_What is needed_
Rewrite the text lines of the material below with "reviews" changed to "reseñas" and everything else left as it is. Omit the pictures from your answer.

_Records for this task_
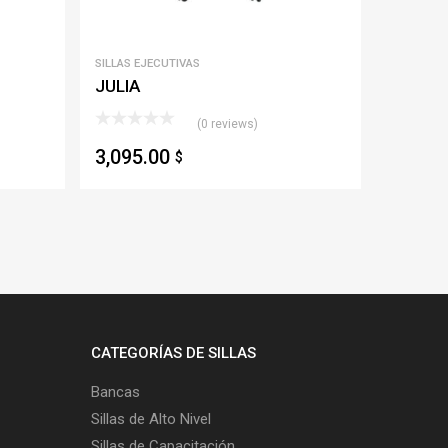
SILLAS EJECUTIVAS
JULIA
(0 reviews)
3,095.00
$
CATEGORÍAS DE SILLAS
Bancas
Sillas de Alto Nivel
Sillas de Capacitación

_Response below_
SILLAS EJECUTIVAS
JULIA
(0 reseñas)
3,095.00
$
CATEGORÍAS DE SILLAS
Bancas
Sillas de Alto Nivel
Sillas de Capacitación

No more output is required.